Soylulaşma, inşaat ve olimpiyat
Kent sosyolojisi çalışan Javi, Türkiye’deki kentlerde ‘kentsel dönüşüm’ adı altında yürütülen soylulaştırma ve yoksulları kentin dışına çıkarma projelerinin İspanya’ya ne kadar benzediğini anlatıyor. Orada da ekonomik kriz öncesi bir inşaat çılgınlığı yaşanmış, krizle birlikte inşaat balonunun patlaması kentleri hayalet inşaatlar içinde bırakmıştı. “Olimpiyatları Madrid kazansaydı gerçekleşecek soylulaşmanın boyutu bizi ürkütüyordu. Yeni inşaat projeleriyle yoksul mahalleleri daha da uzağa itecek, devlet harcamaları ve kamu borcu artacak, kent merkezinde kiraların artmasıyla orta gelirliler dahi barınmakta sıkıntı çekecekti” diyor Javi. Benzer sahneler 2012 Olimpiyatları’nın yapıldığı Londra’da yaşanmıştı. 2016 Olimpiyatları’nı düzenleyecek Rio da aynı sorunla boğuşuyor.

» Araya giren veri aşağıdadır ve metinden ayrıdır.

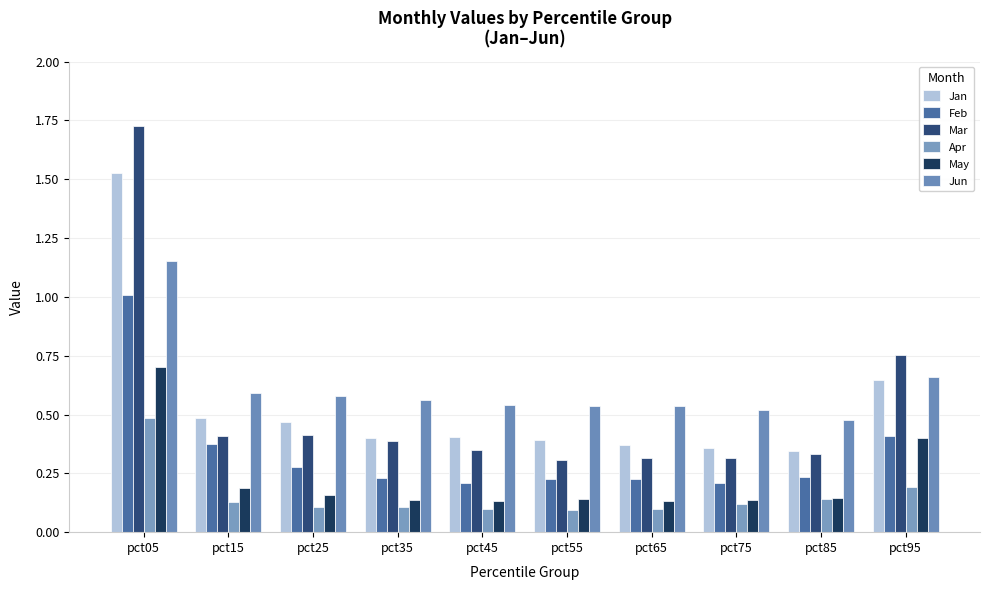

How many bars are there in each group?

6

Ben de İstanbul kazansaydı gerçekleşecek olan talanı anlatıyorum. 2020 Olimpiyatları’nı Tokyo’ya itelediğimiz için seviniyoruz birlikte.

‘İmkansız’ dememek lazım
İspanya, Yunanistan ve Türkiye… Benzerlikleri farklılıklarından çok. Yunanistan’dan birkaç yıl sonra ayaklanan İspanyollar bugün geleceklerini tartışırken Yunanistan’ın geçtiği yola bakıyor. İspanya’dan 2 yıl sonra kitlesel direnişin başladığı Türkiye’de de solun ve direnişin geleceğini tartışırken ‘bağzı şeyler’ için imkansız demeden önce, Yunanistan ve İspanya halklarına yalnızca birkaç yıl önce imkansız dediği hangi ihtimallerin gerçeğe dönüştüğüne bakmakta fayda var.